Las adjudicaciones variaban según los tamaños, desde ataúdes de un metro noventa (bastante pocos) y ochenta (unos centenares), hasta los de un metro setenta, la altura media, que formaban la mayoría de las remesas. Algunos lotes eran de ataúdes aún más pequeños, un metro sesenta o incluso cincuenta.
Dupré asintió.
—Un metro setenta, exacto.
—Hemos quedado en que el metro setenta sale a treinta y tres francos —dijo Henri dirigiéndose a Lavallée—. ¿Y el metro cincuenta?
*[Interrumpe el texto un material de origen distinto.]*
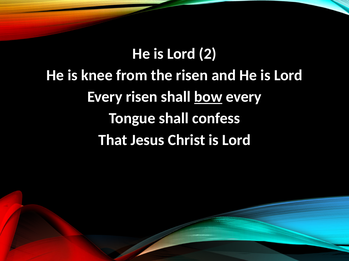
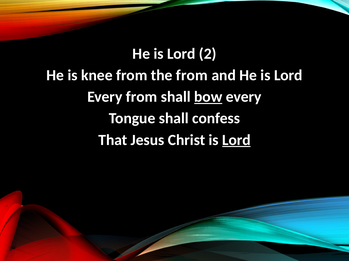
the risen: risen -> from
Every risen: risen -> from
Lord at (236, 140) underline: none -> present
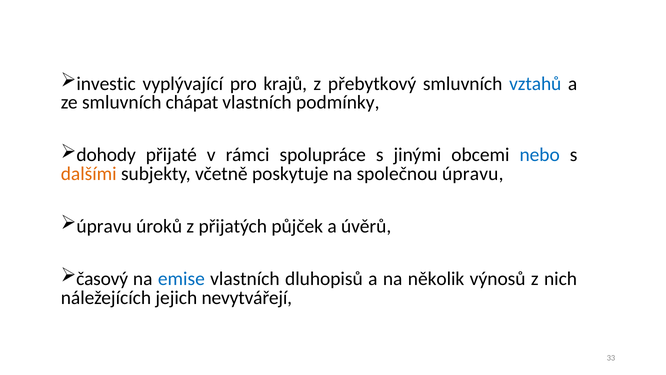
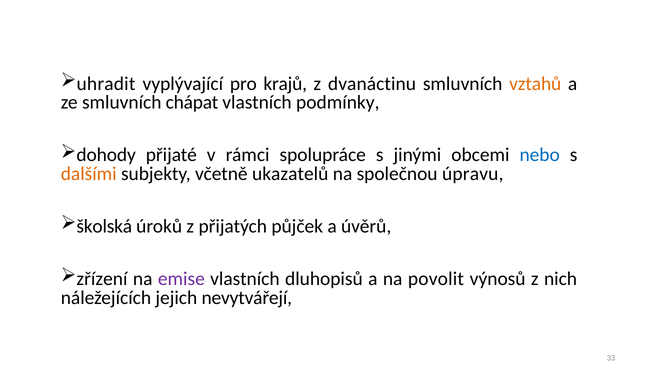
investic: investic -> uhradit
přebytkový: přebytkový -> dvanáctinu
vztahů colour: blue -> orange
poskytuje: poskytuje -> ukazatelů
úpravu at (104, 226): úpravu -> školská
časový: časový -> zřízení
emise colour: blue -> purple
několik: několik -> povolit
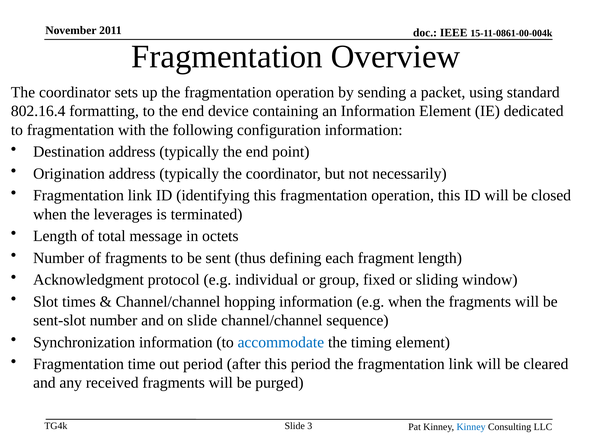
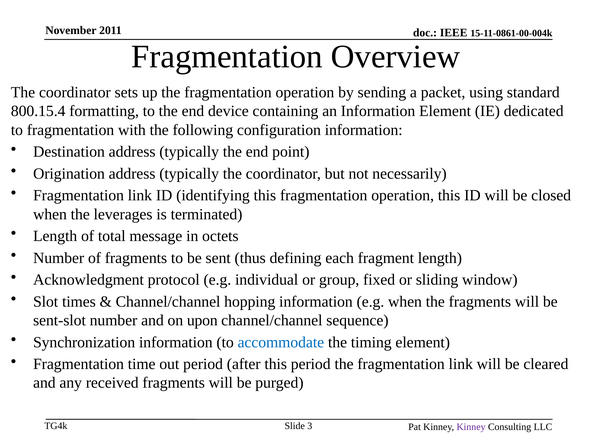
802.16.4: 802.16.4 -> 800.15.4
on slide: slide -> upon
Kinney at (471, 427) colour: blue -> purple
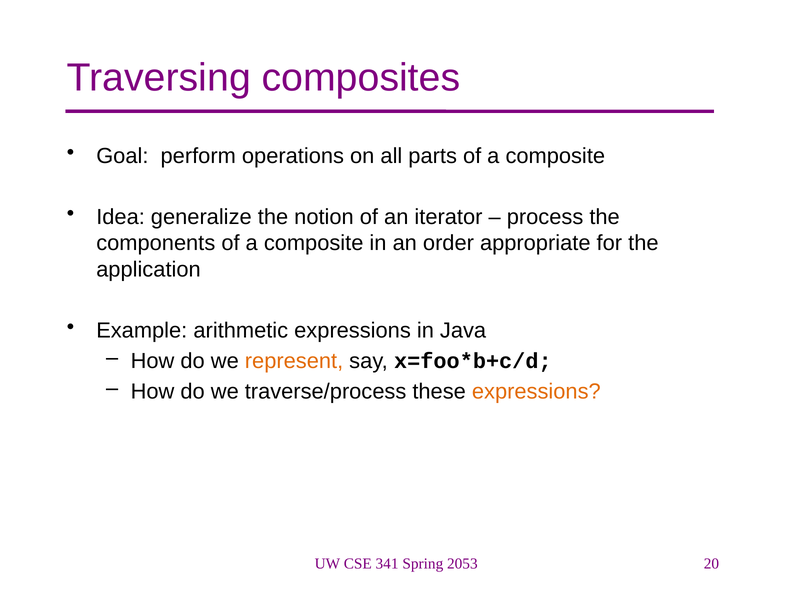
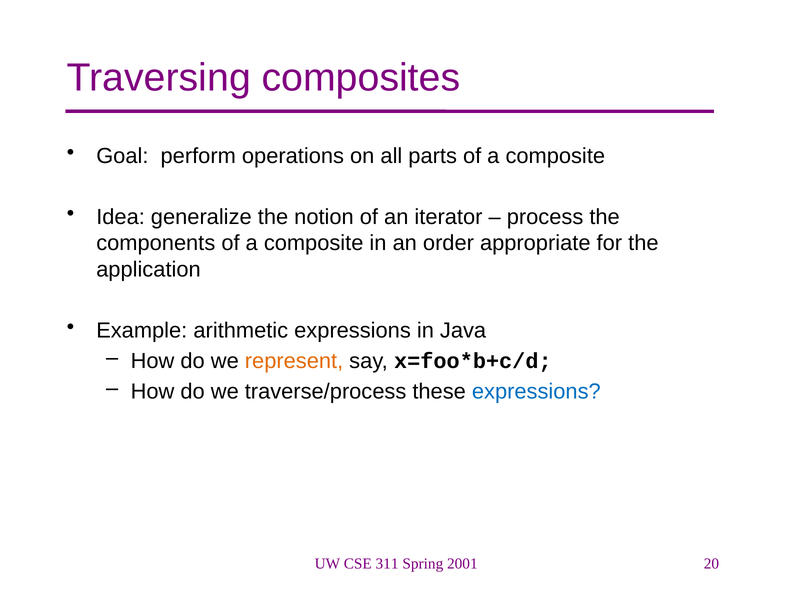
expressions at (536, 392) colour: orange -> blue
341: 341 -> 311
2053: 2053 -> 2001
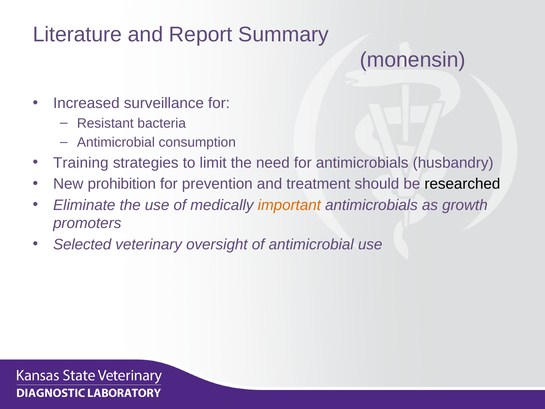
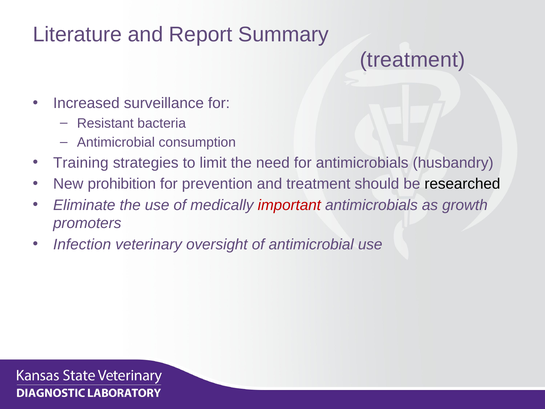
monensin at (413, 60): monensin -> treatment
important colour: orange -> red
Selected: Selected -> Infection
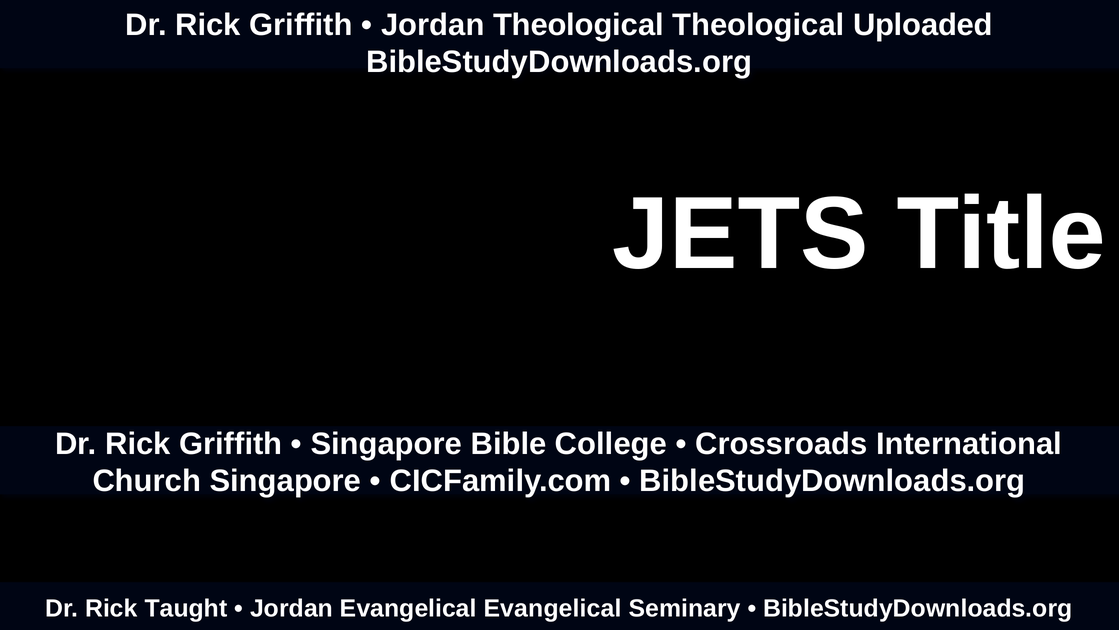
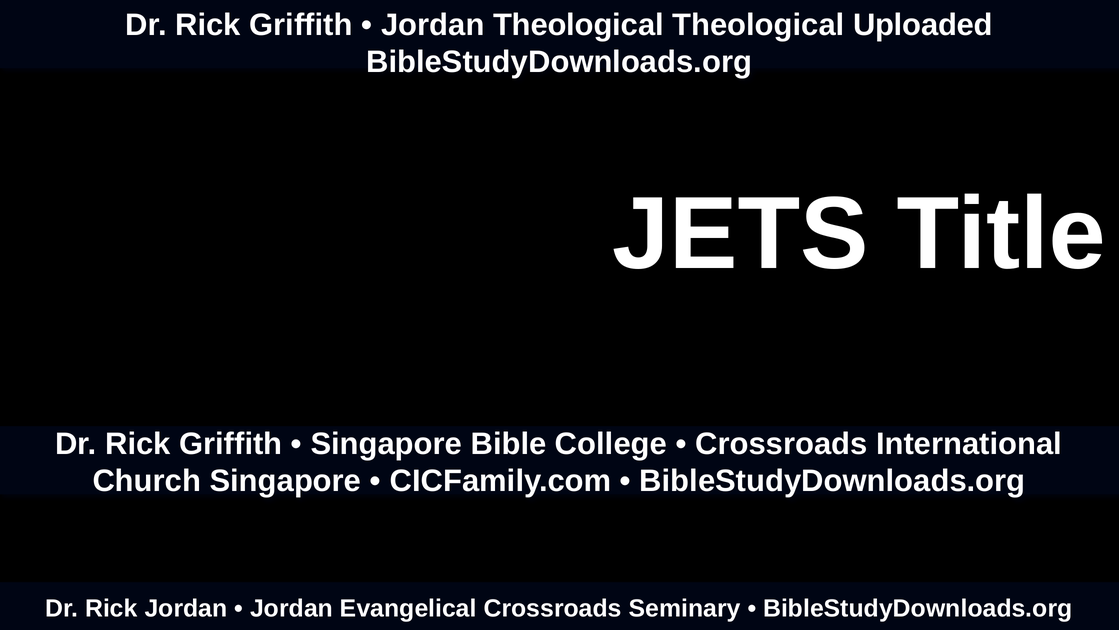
Rick Taught: Taught -> Jordan
Evangelical Evangelical: Evangelical -> Crossroads
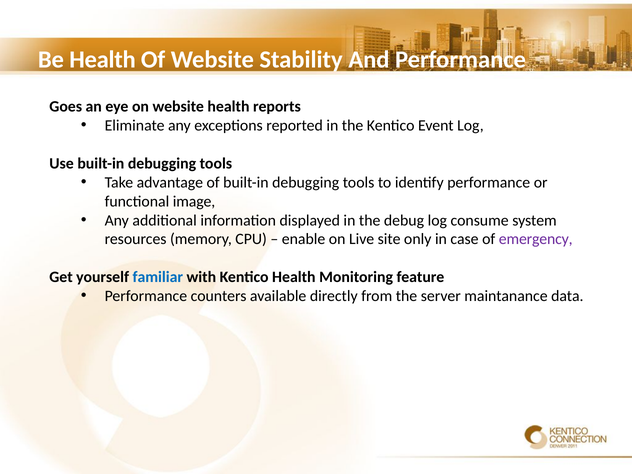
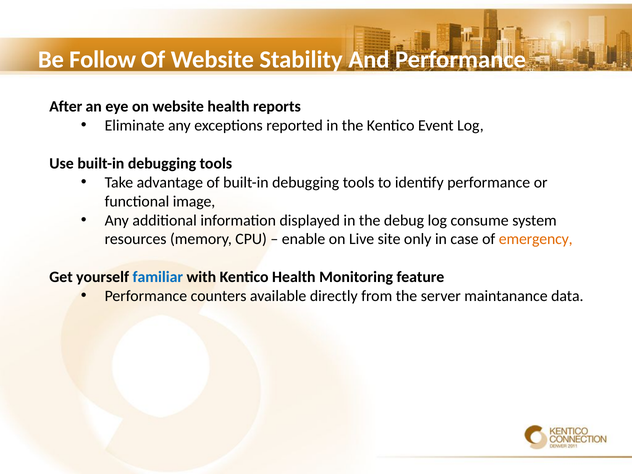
Be Health: Health -> Follow
Goes: Goes -> After
emergency colour: purple -> orange
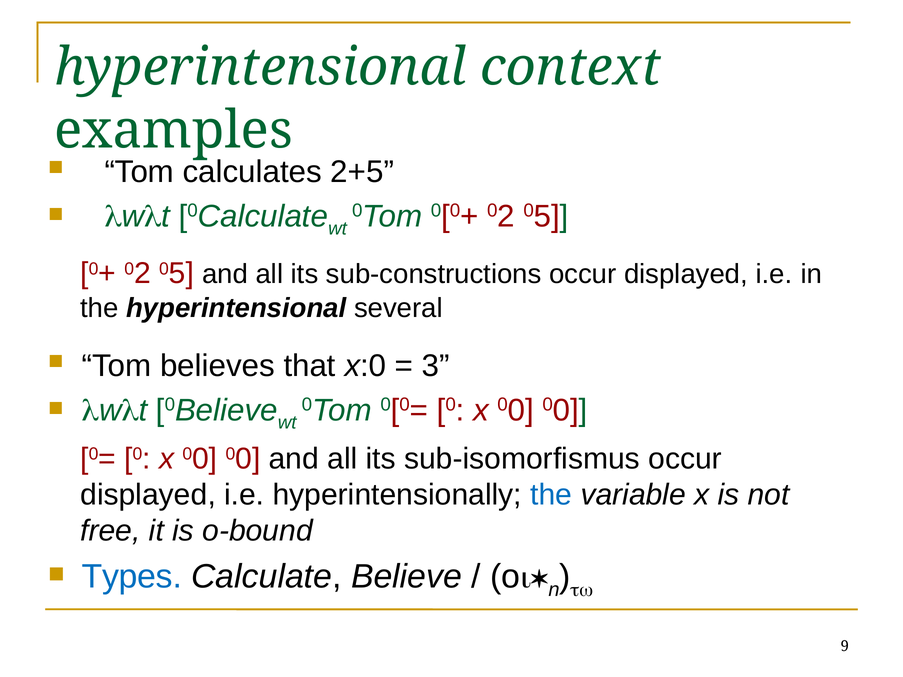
Sorprendidos por aquel nuevo enfoque, ninguno de los presentes comprendió qué quería decir con eso de los ataúdes más cortos de lo previsto… El carpintero no había contemplado esa posibilidad, tenía que calcular, volvió a abrir el cuaderno y se embarcó en una regla de tres en la que empleó un tiempo absurdo. Los demás aguardaban. Henri seguía ante el ataúd de pino, pero había dejado de acariciarle el lomo, simplemente se lo comía con los ojos, como si fuera una nueva conquista con la que se disponía a pasar un buen rato.
Por fin, Lavallée alzó los ojos, la idea se abría camino en su mente.
—Treinta francos… —declaró con voz inexpresiva.
—Ajá, ajá… —murmuró Pradelle con la boca entreabierta, pensativo.
Todos empezaban a imaginar las consecuencias prácticas: meter a un soldado muerto de un metro sesenta en un ataúd de un metro cincuenta. Según el contramaestre, habría que doblarle la cabeza hasta que la barbilla tocara el pecho. Por su parte, Dupré pensaba más bien en colocar el cuerpo de lado con las piernas un poco dobladas. En cuanto a Gaston Lavallée, simplemente no lo veía, había perdido dos sobrinos en el Somme el mismo día, la familia había reclamado los cuerpos, él personalmente había hecho los ataúdes, de roble macizo con un gran cruz y asas doradas, y se negaba a imaginar cómo meterían unos cadáveres demasiado largos en unos ataúdes demasiado cortos.
En ese momento, Pradelle adoptó la expresión de alguien que se limita a pedir una información inocua, por curiosidad, sólo por saber.
—Dígame, Lavallée, un ataúd de un metro treinta, ¿cuánto vendría a costar?
Una hora después habían firmado un acuerdo. Se transportarían a diario doscientos ataúdes a la estación de Orleans. El precio por unidad había bajado a veintiocho francos. Pradelle estaba muy satisfecho de la negociación. Acababa de amortizar el Hispano-Suiza.